Зимой 1942 года наступило время, когда кончилась мука.
Наша мужественная мамочка решилась идти пешком семьдесят километров в ближайший город, чтобы обменять картошку на муку. Там работал комбинат по перемолу зерна, а картошки (по слухам), наоборот, не хватало. Погрузила на санки два мешка. Привязала верёвками, укутала тряпками, чтобы не замёрзли, и отправилась в путь. Мне тогда было семь лет, сестре пять и брату три года. Уже до этого я умела разводить в печи огонь, подкидывать полешки, сколько нужно, и вовремя закрывать заслонку.
- Галя, дочка, будешь варить по шесть картошек в мундире в день, по две штуки на каждого. Если положишь больше, вам не хватит до моего возврата, я же не знаю, сколько пробуду в пути и что вообще меня ожидает. Повтори, деточка. Не забудь. Не до шуток, милушка. Видишь, как тяжело живём. Любашка поможет приносить из сенцев дрова. Да за Вовкой-то следите обе, мал ещё больно. Вот сидите на печи и слезайте в самых крайних случаях, чтобы не замёрзнуть.
Мамы не было почти месяц. Это время мы прожили на печке, одетые в рваньё, которое едва прикрывало тело. Нижнего белья тогда вообще не знали. Себя я помню восьмилетней, бегающей летом по улице совсем голяком. Сидели совершенно голодные, но, как все дети, играли. У жизни свои законы, их не задушить. Сворачивали из тряпок куколок, раскладывали щепки от дров, имитируя кукольные кроватки, стульчики, игрушки. Все разговоры с куклами и между собой вертелись вокруг одной темы. Это была самая важная тема: еда.
- Садитесь, детки, в кружок, сейчас мы принесём вам суп из крапивы, - рассказывали мы им, глотая голодную слюну от одного воспоминания об этом супе.
Действительно, как только вырастали молодые побеги этой травы, каждый день нас ожидал пустой суп из картошки и крапивы. Мяса мы никогда даже не видели. Это была горячая похлёбка, приправленная ложечкой растительного масла.
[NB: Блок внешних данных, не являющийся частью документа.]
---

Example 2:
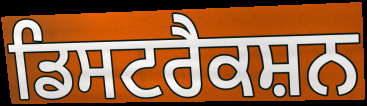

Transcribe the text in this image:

ਡਿਸਟਰੈਕਸ਼ਨ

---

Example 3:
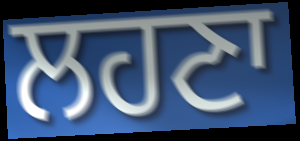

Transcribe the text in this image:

ਲਹਣਾ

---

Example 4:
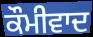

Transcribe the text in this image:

ਕੌਮੀਵਾਦ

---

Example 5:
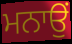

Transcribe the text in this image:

ਮਨਾਉਂ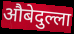
औबेदुल्लाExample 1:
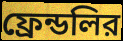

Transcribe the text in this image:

ফ্রেন্ডলির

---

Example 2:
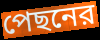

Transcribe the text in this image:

পেছনের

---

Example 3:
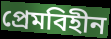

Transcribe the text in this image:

প্রেমবিহীন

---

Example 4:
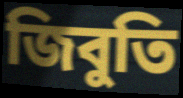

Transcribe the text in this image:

জিবুতি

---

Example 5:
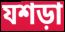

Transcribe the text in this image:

যশড়াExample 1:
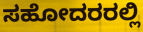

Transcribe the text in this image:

ಸಹೋದರರಲ್ಲಿ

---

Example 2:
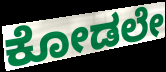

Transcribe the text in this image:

ಕೋಡಲೇ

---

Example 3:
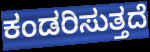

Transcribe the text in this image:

ಕಂಡರಿಸುತ್ತದೆ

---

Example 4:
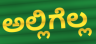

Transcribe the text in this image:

ಅಲ್ಲಿಗೆಲ್ಲ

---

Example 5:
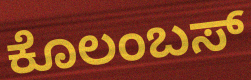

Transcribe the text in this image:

ಕೊಲಂಬಸ್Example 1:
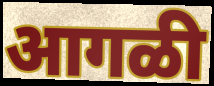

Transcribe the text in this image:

आगळी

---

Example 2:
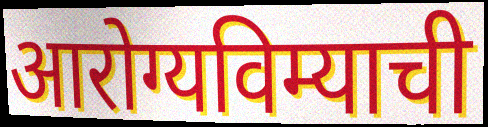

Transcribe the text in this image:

आरोग्यविम्याची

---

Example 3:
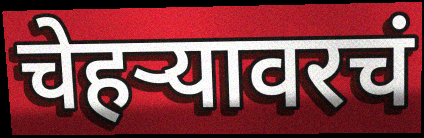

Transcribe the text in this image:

И такое блаженство разливалось по телу, что и словами не передать.
- А теперь Таня пойдёт в гости к Наташе, - разыгрывали мы сцену. – Бабушка Наташи купила конфеты.
Мы лакомились ими во снах. А утром рассказывали друг другу, как приятную и желанную сказку.
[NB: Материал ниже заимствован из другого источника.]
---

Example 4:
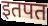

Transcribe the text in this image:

इतपत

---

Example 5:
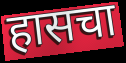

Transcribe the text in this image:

हासचाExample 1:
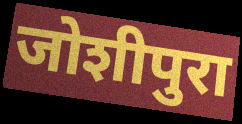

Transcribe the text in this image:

जोशीपुरा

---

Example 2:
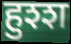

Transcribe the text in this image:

हुश्श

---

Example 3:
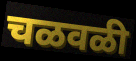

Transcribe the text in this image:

चळवळी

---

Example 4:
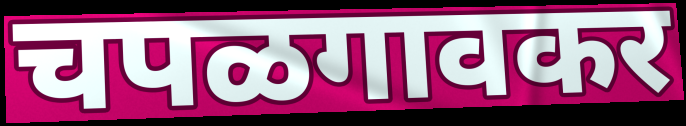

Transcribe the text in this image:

चपळगावकर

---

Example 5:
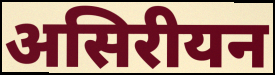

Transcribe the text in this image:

असिरीयनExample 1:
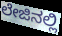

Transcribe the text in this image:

ಲೇಜಿನಲ್ಲಿ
- А мне один раз подружка дала откусить пряник, - вспоминала сестра. – Он был такой мягкий, покрытый сверху сладкой корочкой.
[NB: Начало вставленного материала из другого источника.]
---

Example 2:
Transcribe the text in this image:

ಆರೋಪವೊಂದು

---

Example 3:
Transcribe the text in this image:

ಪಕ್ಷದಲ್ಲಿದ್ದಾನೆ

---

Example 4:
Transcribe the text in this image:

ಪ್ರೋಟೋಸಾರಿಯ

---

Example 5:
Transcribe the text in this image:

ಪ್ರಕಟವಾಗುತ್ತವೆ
- Замолчи, - кричала я, - и у нас будут пряники, когда папка вернётся с войны.
Сестра плакала, а за ней и я не могла удержаться. Братишка, глядя на нас, тоже размазывал слёзы.
Вот и мама вернулась. Сидя на деревянной скамейке, скидывала разбитые от тяжёлой дальней дороги валенки, разматывала грязное тряпьё на ногах, проводила ладонями по измождённому лицу и, глядя на привезённый мешок муки, с нежностью рассматривала нас: «Подъезжаю к дому, а у самой душа в пятках. Ну, думаю, сейчас увижу три трупа».
Мы смеялись, и это было самым лучшим доказательством, что все выжили и даже не заболели. Завороженно слушали родной голос, выставив сверху печки три головы, подпёртые кулаками. Вот оно, счастье: мама, её запах, потрескивание дров в печи и... ожидание пирожков.
Соседка Матвеевна, сильно опухшая, приплеталась в гости.
- Ещё десять минут, и картошечка сварится, - обращалась мама к соседке, - да и тесто готово. Хорошо-то как, а, Матвеевна?
Но та кидалась к ведру с сырыми очистками и жадно поедала их.
Ждать, пока сварится картошка, она не могла. Голод – это очень страшно. Нахватавшись сырой кожуры, молча уходила. Вскоре Матвеевна умерла.
Мне хотелось верить в то, что говорила сестре про скорое изменение нашей жизни к лучшему. Однако на самом деле этого не случилось. Отец выжил и вернулся домой в сорок шестом году уже с японского фронта. Но ещё много лет мы жили в голоде и разрухе. И по-прежнему только мечтали о пряниках, конфетах, печенье или нормальной одежде. А через пять лет отец умер от фронтовых ран. И снова мама тянула на себе и дом, и детей, и хозяйство.